Docker for bioinformatics: reproducibility at the core
Reproducibility in science is key. How can containerisation tools such as Docker help bioinformatics and bioinformaticians?
Science has a reproducibility crisis, which is as true for computer based methods as it is for wet lab experiments. How can containerisation tools such as Docker help bioinformaticians to ensure that data-driven approaches are reproducible?
Alice Minotto, who manages CyVerse UK in the Rob Davey Group at EI, recently spoke at dockercon19 in San Francisco, where she wowed the audience with a fascinating journey through science history and ancient mythology, to explain why tools such as docker are invaluable for bioinformaticians, and ensuring that data-driven science is reproducible.
Famous for his astronomical discoveries and his troubles with the church, Galileo is often considered the father of modern science. He introduced his scientific method: a three step process.
This all might seem quite obvious to us today, but it wasn’t at the time - but Alice points out that he was still missing something very important. This missing aspect is one of the main dogmas of modern science, introduced by Boyle: reproducibility.
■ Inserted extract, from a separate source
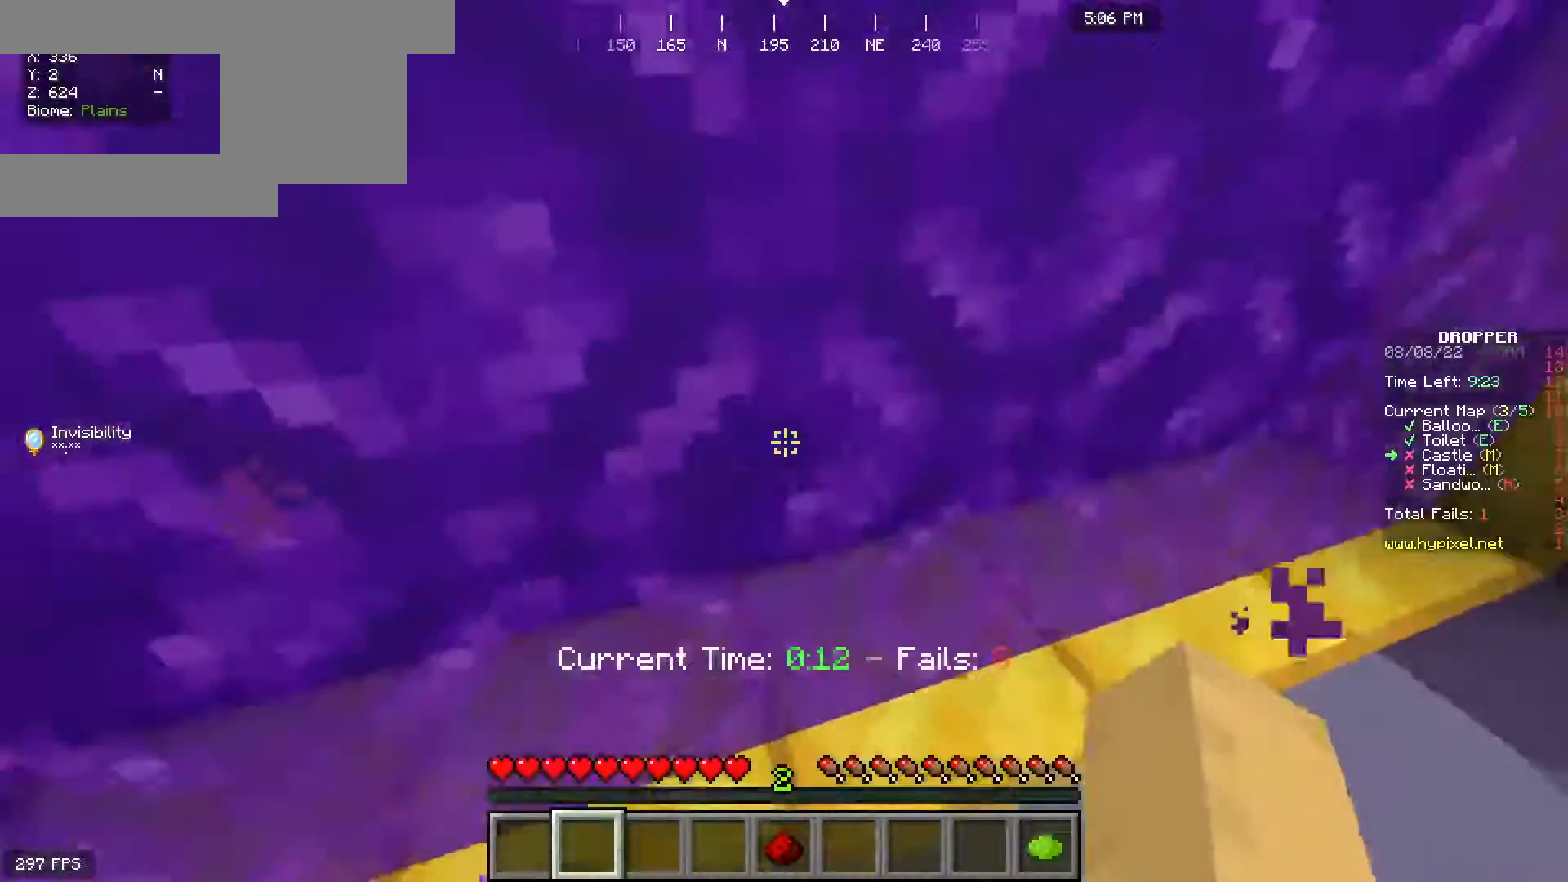
{"keys": [], "mouse": [], "events": [[150, "w", "down"], [333, "w", "up"]]}
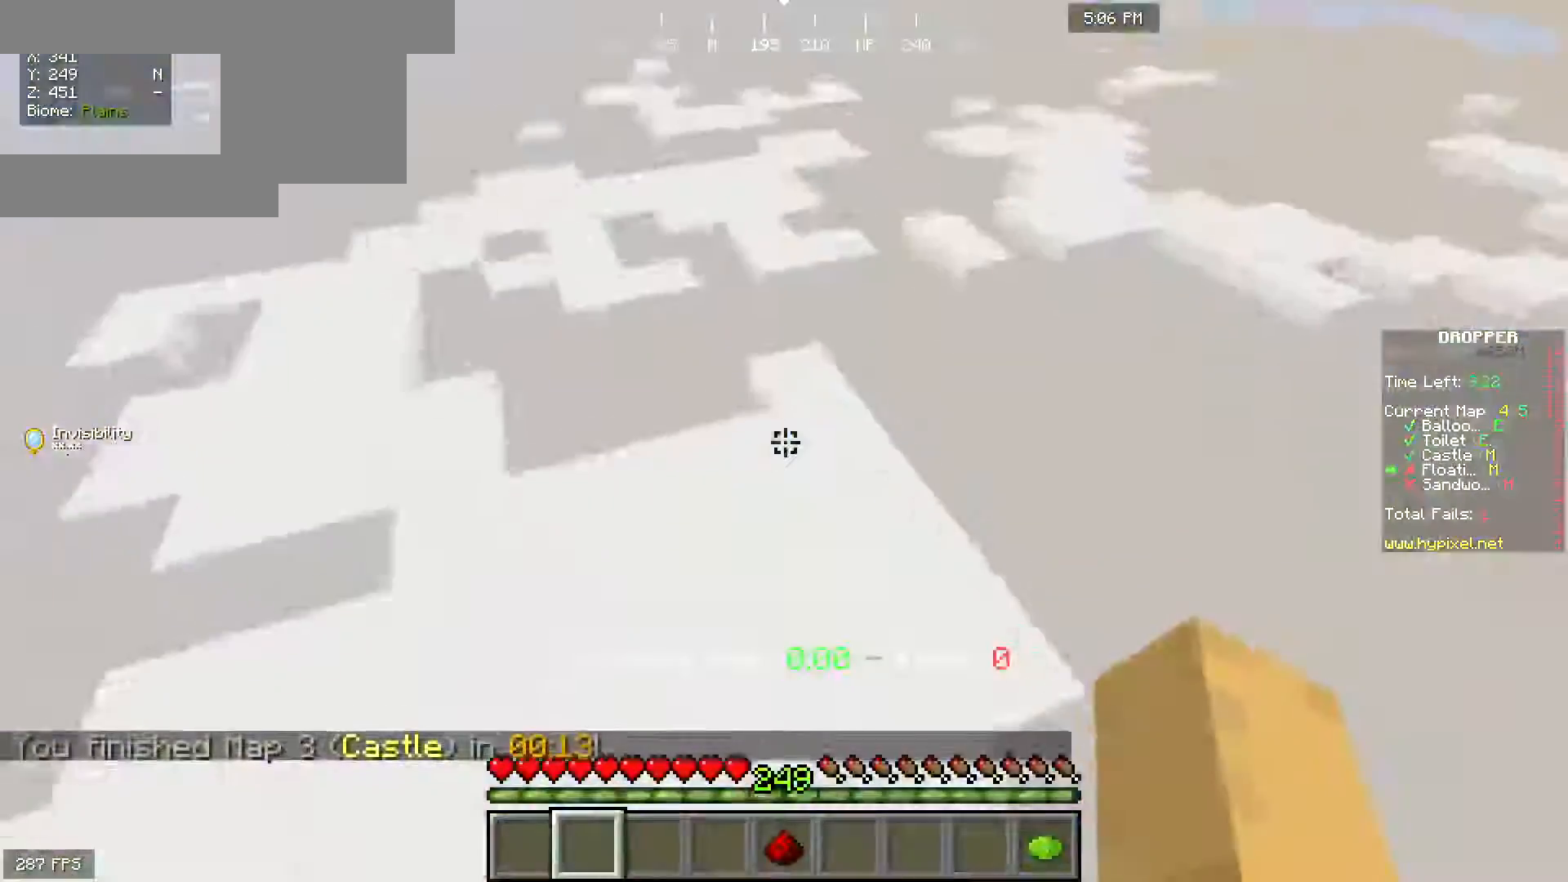
{"keys": [], "mouse": [], "events": []}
Boyle was famous for his law on gases, which we all probably studied at school and then forgot again soon afterwards. During his life as a scientist, he found himself in a predicament when trying to build an air pump, which was something a colleague of his had done in the Netherlands in order to carry out an experiment, but he wasn’t able to do this.
Indeed, he was forced to write him a letter, saying I can’t do this and nobody else around me seems to be able to do this, so if no-one can do this, no-one is going to believe your findings over here in England. The story had a happy ending - as his colleague went over to England, helped build the air pump, and there they were able to reproduce his results.
The point is - if you do an experiment but produce the results only once, there’s a high likelihood that it’s down to chance. If you want to be more sure that a phenomenon is real, and not down to chance, then it must be reproduced again and again and again.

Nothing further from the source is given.